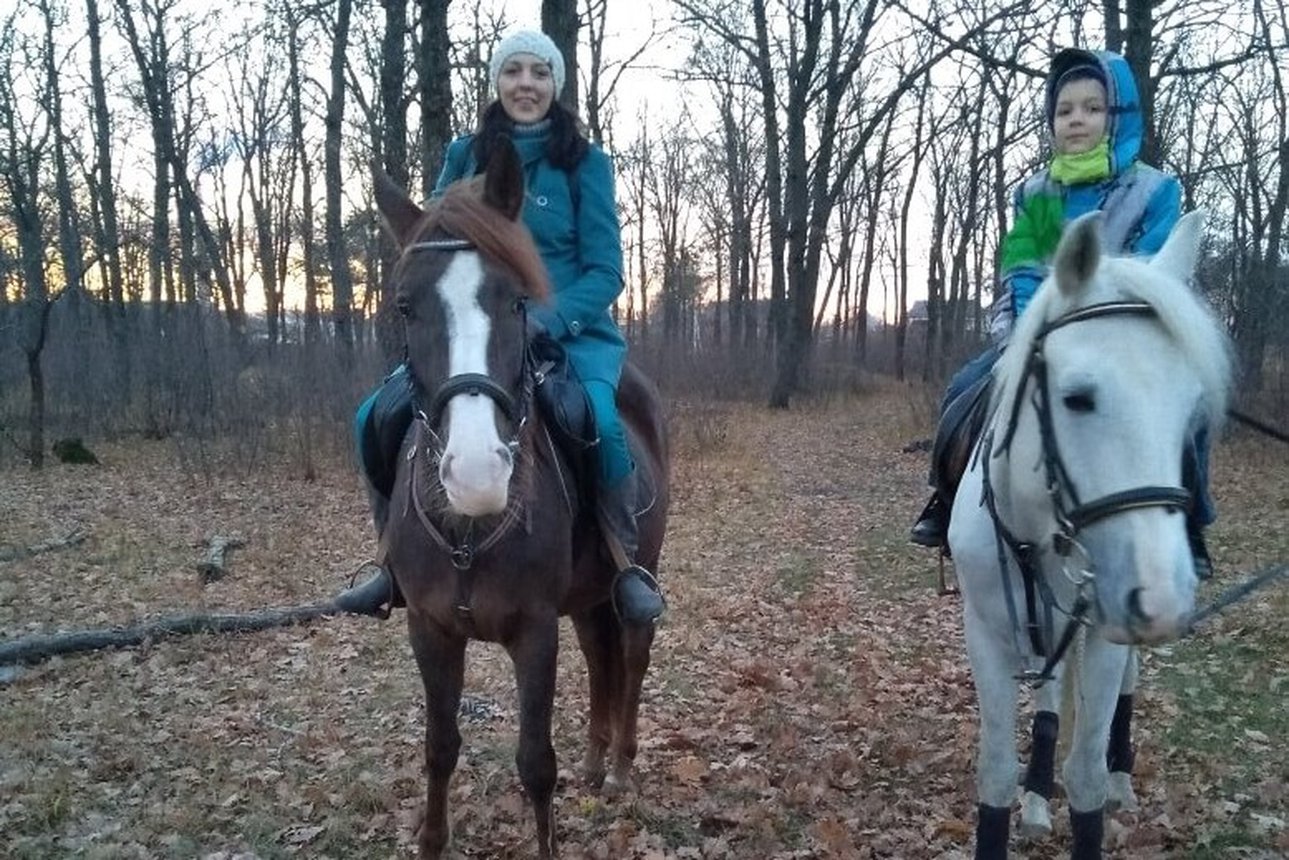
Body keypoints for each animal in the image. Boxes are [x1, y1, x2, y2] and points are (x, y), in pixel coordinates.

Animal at [371, 143, 665, 860]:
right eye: (405, 306)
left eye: (517, 303)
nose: (477, 473)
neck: (467, 532)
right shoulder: (430, 629)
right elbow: (439, 747)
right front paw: (432, 841)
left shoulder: (534, 631)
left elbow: (535, 763)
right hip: (586, 598)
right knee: (599, 656)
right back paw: (594, 760)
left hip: (638, 574)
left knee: (632, 655)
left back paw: (619, 765)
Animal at [953, 210, 1232, 860]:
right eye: (1076, 398)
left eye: (1192, 411)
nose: (1159, 597)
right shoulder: (987, 629)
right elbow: (996, 771)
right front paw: (1024, 796)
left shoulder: (1105, 634)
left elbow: (1085, 777)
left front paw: (1098, 785)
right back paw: (1036, 798)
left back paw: (1122, 777)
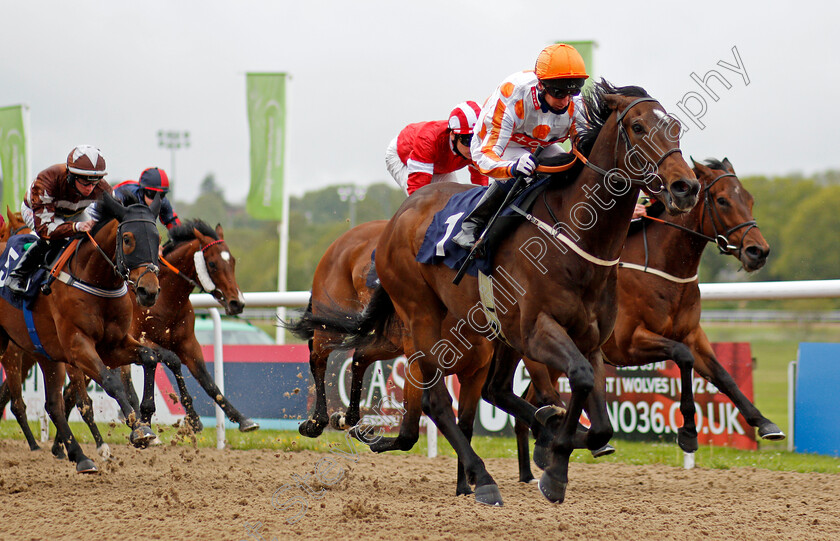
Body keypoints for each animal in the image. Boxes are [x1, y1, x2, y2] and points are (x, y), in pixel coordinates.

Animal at [0, 192, 163, 470]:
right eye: (128, 239)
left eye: (158, 239)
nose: (148, 291)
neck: (96, 280)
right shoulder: (78, 346)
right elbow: (110, 382)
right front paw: (138, 429)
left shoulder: (113, 345)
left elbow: (150, 357)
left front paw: (146, 415)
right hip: (11, 351)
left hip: (45, 353)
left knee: (53, 404)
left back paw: (81, 457)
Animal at [288, 80, 704, 502]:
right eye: (637, 126)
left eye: (676, 128)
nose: (685, 187)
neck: (576, 239)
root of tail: (399, 216)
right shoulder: (537, 331)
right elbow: (580, 379)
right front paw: (553, 467)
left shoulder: (589, 340)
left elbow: (600, 420)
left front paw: (556, 444)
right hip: (419, 314)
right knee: (418, 391)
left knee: (481, 387)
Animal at [516, 156, 776, 480]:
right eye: (723, 200)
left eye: (749, 200)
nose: (758, 251)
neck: (664, 270)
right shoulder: (628, 343)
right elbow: (683, 356)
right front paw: (688, 431)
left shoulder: (693, 334)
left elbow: (723, 375)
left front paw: (764, 422)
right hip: (543, 351)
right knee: (540, 396)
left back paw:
☆ ☆ ☆ ☆ ☆ ☆ ☆
Exercise details
Would you retype every record above exactly, leaving out the pictures?

Your response
Body keypoints for each animal in the image. Boxes are [x1, y1, x2, y2] and points are (x, y), in pixel coordinates.

Animal at [371, 143, 665, 860]:
right eye: (405, 306)
left eye: (517, 303)
nose: (477, 473)
neck: (467, 532)
right shoulder: (430, 629)
right elbow: (439, 747)
right front paw: (432, 841)
left shoulder: (534, 631)
left elbow: (535, 763)
right hip: (586, 598)
right knee: (599, 656)
right back paw: (594, 760)
left hip: (638, 574)
left knee: (632, 655)
left back paw: (619, 765)
Animal at [953, 210, 1232, 860]:
right eye: (1076, 398)
left eye: (1192, 411)
nose: (1159, 597)
right shoulder: (987, 629)
right elbow: (996, 771)
right front paw: (1024, 796)
left shoulder: (1105, 634)
left elbow: (1085, 777)
left front paw: (1098, 785)
right back paw: (1036, 798)
left back paw: (1122, 777)
Body keypoints for each animal in the image. Boxes are [x1, y1, x2, y2] and points are (x, y), in pixel coordinates.

Animal at [0, 192, 163, 470]:
right eye: (128, 239)
left eye: (158, 239)
nose: (148, 291)
neck: (96, 280)
right shoulder: (78, 346)
right elbow: (110, 382)
right front paw: (138, 429)
left shoulder: (113, 345)
left elbow: (150, 357)
left front paw: (146, 415)
right hip: (11, 351)
left hip: (45, 353)
left knee: (53, 404)
left back paw: (81, 457)
Animal at [288, 80, 704, 502]:
right eye: (637, 126)
left eye: (676, 128)
nose: (685, 187)
neck: (576, 239)
root of tail: (399, 216)
right shoulder: (537, 331)
right elbow: (580, 379)
right front paw: (553, 467)
left shoulder: (589, 340)
left elbow: (600, 420)
left front paw: (556, 444)
right hip: (419, 314)
right knee: (418, 391)
left knee: (481, 387)
Animal at [516, 156, 776, 480]:
right eye: (723, 200)
left eye: (749, 200)
nose: (758, 251)
neck: (664, 270)
right shoulder: (628, 343)
right elbow: (683, 356)
right front paw: (688, 431)
left shoulder: (693, 334)
left elbow: (723, 375)
left front paw: (764, 422)
right hip: (543, 351)
right knee: (540, 396)
left back paw:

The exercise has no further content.